Diversification Opportunities for Scottish Mortgage and ELLINGTON FINL
0.58 | Correlation Coefficient |
Very weak diversification
The 3 months correlation between Scottish and ELLINGTON is 0.58. Overlapping area represents the amount of risk that can be diversified away by holding Scottish Mortgage Investment and ELLINGTON FINL INC in the same portfolio, assuming nothing else is changed. The correlation between historical prices or returns on ELLINGTON FINL INC and Scottish Mortgage is a relative statistical measure of the degree to which these equity instruments tend to move together. The correlation coefficient measures the extent to which returns on Scottish Mortgage Investment are associated (or correlated) with ELLINGTON FINL. Values of the correlation coefficient range from -1 to +1, where. The correlation of zero (0) is possible when the price movement of ELLINGTON FINL INC has no effect on the direction of Scottish Mortgage i.e., Scottish Mortgage and ELLINGTON FINL go up and down completely randomly.

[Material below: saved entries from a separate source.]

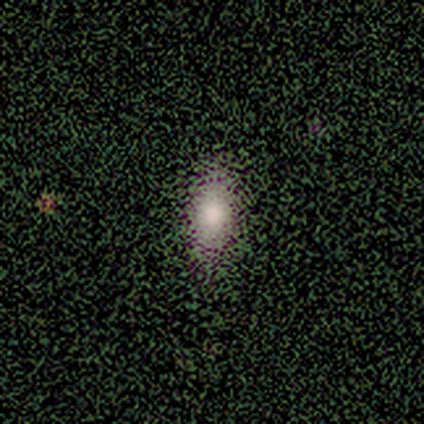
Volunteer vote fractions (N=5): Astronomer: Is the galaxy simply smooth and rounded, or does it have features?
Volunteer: smooth — 80%.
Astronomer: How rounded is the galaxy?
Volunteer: in between — 100%.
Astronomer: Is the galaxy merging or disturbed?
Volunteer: none — 100%.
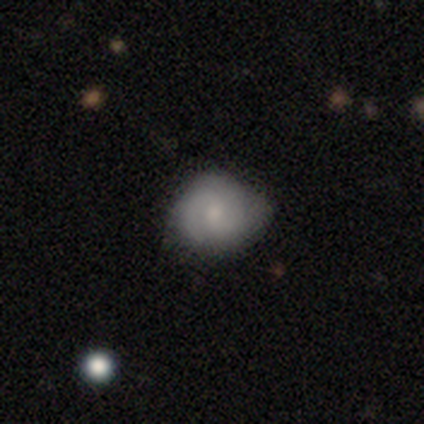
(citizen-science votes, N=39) A smooth galaxy with no disk features (54%) that is round (71%). Merging: none (56%).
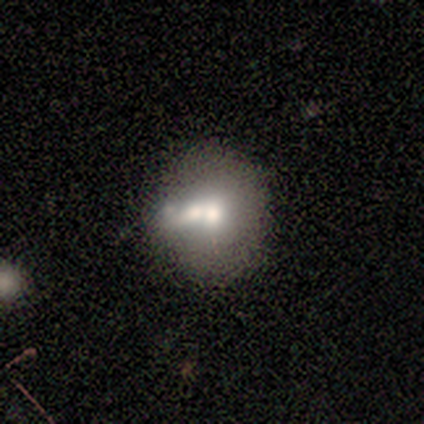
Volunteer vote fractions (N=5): Morphology: type=smooth (80%); roundness=round (100%); merging=none (40%, tied with merger).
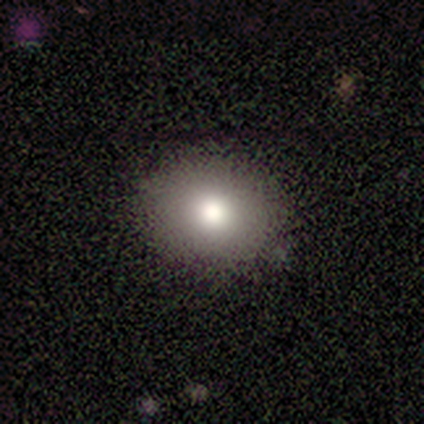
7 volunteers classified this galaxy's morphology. Q: Smooth or featured?
A: smooth (100%)
Q: How rounded?
A: round (71%); runner-up: in between (29%)
Q: Merging?
A: none (100%)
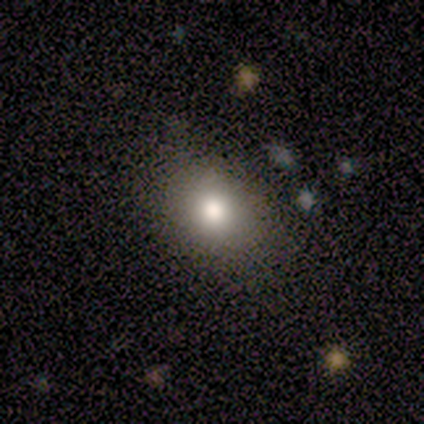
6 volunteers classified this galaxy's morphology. This is likely a smooth galaxy (67%). How rounded: likely in between (75%). Merging: clearly none (100%).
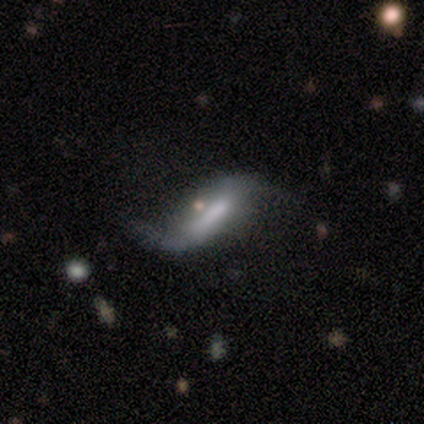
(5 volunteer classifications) Smooth or featured? 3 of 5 (60%) said featured or disk. Edge-on disk? 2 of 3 (67%) said no. Bar? 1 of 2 (50%, tied with weak) said strong. Spiral arms? 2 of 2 (100%) said yes. Spiral winding? 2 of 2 (100%) said loose. Spiral arm count? 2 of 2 (100%) said 2. Bulge size? 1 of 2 (50%, tied with none) said moderate. Merging? 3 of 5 (60%) said none.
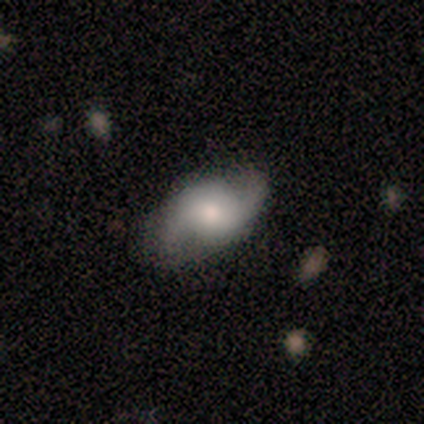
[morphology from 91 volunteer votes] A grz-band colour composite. It shows a featured or disk galaxy (79%) with no bar (52%), 2 (94%) loose (55%) spiral arms (100%) and a moderate central bulge (49%). Merging: none (75%).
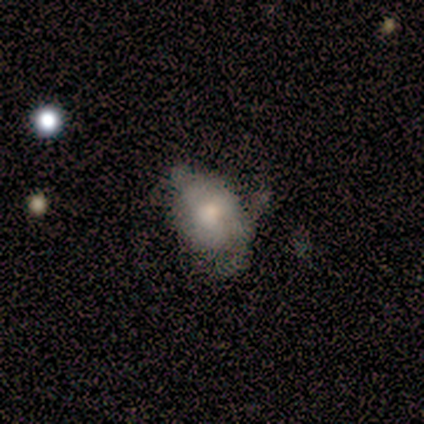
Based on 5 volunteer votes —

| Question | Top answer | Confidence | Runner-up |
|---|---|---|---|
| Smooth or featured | smooth | 80% | featured or disk (20%) |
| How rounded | in between | 100% | — |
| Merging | minor disturbance | 80% | major disturbance (20%) |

Pair Corralation between Scottish Mortgage and ELLINGTON FINL
Assuming the 90 days trading horizon Scottish Mortgage Investment is expected to generate 0.85 times more return on investment than ELLINGTON FINL. However, Scottish Mortgage Investment is 1.17 times less risky than ELLINGTON FINL. It trades about 0.55 of its potential returns per unit of risk. ELLINGTON FINL INC is currently generating about 0.13 per unit of risk. If you would invest 1,149 in Scottish Mortgage Investment on October 27, 2024 and sell it today you would earn a total of 125.00 from holding Scottish Mortgage Investment or generate 10.88% return on investment over 90 days.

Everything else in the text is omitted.